While walking on Ninety Mile Beach in the far north of New Zealand recently Clare Veltman spotted an object on the sand shaped like a large fishing lure with an antenna. The tag, used by scientists to track sharks, included the manufacturer’s details and a serial number.
“I knew what it was so I put it in my pack and decided to do something about it once I got to Kaitaia,” Clare said.
The study is trying to determine whether the way sharks are caught and released makes a difference to their survival.
“This is the first tag out of 75 that have been deployed that has been returned to us since the study began in May last year,” said NIWA shark researcher Warrick Lyon. “It provides us with really detailed information that we wouldn’t otherwise have.”
The tag was deployed on a 2.5m mako shark by a fisheries observer aboard a tuna longline vessel working off New Caledonia on July 3. The shark was then released, and swam to New Zealand.

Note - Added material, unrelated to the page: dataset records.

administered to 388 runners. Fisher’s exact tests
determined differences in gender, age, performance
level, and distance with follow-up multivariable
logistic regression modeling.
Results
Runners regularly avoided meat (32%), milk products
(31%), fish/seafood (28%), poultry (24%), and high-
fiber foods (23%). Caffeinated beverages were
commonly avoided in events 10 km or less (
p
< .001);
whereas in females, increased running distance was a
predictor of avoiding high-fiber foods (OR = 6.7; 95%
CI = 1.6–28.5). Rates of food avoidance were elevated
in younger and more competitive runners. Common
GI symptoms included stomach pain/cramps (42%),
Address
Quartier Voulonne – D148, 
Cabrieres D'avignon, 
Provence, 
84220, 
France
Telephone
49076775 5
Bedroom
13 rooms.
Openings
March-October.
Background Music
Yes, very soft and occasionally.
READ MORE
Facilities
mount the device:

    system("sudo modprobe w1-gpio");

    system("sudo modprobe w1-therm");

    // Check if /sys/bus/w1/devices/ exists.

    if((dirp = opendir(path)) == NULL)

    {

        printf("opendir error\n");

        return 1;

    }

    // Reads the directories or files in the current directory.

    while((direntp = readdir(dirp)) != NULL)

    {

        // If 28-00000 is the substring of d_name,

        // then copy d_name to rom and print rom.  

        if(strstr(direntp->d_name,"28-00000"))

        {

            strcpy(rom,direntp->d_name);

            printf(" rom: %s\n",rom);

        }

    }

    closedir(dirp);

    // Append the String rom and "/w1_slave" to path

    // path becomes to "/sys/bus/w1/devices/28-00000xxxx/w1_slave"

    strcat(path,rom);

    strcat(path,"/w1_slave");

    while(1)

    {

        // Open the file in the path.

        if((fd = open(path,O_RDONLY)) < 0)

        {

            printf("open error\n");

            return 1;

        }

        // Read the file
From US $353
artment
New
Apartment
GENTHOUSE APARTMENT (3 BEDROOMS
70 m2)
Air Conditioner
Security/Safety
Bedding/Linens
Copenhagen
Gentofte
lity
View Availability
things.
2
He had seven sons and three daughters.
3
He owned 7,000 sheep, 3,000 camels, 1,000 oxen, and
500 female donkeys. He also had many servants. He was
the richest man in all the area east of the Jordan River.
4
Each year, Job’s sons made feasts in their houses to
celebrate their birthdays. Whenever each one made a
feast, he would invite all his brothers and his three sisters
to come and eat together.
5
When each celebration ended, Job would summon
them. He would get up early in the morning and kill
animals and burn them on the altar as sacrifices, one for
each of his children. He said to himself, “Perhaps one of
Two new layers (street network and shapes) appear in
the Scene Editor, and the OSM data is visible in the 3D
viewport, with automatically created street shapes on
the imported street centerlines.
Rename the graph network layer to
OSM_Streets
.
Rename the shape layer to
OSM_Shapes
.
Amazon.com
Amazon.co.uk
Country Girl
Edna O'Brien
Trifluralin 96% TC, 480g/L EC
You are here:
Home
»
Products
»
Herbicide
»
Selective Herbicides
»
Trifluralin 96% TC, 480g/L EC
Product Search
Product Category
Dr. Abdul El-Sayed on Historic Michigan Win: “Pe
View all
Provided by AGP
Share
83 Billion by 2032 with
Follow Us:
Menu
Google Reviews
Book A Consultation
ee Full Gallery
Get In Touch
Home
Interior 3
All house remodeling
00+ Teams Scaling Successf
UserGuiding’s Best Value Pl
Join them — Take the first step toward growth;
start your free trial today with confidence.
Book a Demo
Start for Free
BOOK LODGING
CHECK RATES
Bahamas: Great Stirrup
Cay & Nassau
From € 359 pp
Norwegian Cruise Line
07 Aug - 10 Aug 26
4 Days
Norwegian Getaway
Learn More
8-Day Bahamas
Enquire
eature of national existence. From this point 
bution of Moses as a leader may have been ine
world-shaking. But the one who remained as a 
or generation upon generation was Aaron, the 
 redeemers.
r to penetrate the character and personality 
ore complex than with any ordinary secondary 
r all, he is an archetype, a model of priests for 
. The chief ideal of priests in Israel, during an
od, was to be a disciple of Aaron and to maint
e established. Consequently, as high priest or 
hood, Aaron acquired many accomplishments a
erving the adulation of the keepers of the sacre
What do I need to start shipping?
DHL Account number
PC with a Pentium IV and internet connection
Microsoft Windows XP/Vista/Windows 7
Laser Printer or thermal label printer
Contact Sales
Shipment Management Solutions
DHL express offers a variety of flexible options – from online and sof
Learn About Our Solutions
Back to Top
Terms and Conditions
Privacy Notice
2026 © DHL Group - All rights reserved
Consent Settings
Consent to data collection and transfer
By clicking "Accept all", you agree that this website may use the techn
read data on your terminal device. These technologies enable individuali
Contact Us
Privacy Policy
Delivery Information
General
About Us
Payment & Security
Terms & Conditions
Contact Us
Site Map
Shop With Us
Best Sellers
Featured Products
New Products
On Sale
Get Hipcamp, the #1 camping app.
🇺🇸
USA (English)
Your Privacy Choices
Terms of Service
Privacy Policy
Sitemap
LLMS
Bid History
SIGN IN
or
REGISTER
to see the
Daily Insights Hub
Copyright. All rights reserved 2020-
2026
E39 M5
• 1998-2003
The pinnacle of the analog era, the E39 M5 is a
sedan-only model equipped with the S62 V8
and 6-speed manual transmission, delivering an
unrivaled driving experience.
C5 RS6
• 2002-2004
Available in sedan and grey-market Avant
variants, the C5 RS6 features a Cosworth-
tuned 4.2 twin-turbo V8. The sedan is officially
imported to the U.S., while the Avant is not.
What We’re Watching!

A steel pin in the tag is designed to corrode after 60 days, allowing it to float to the surface from where it starts broadcasting data to a satellite system.
“The information we get from the tags includes a daily report of minimum and maximum water temperatures, and maximum depth of the shark while the tag was attached.
If we get the tag back, we can retrieve much higher resolution data at ten minute intervals. That level of detail is far more valuable and very exciting.”
There is a $200 reward for the return of the tags which Clare Veltman used to upgrade her sleeping mat for her trekking. Mr Lyon says there is at least one tag somewhere at Lottin Point, Cape Runaway waiting to be found.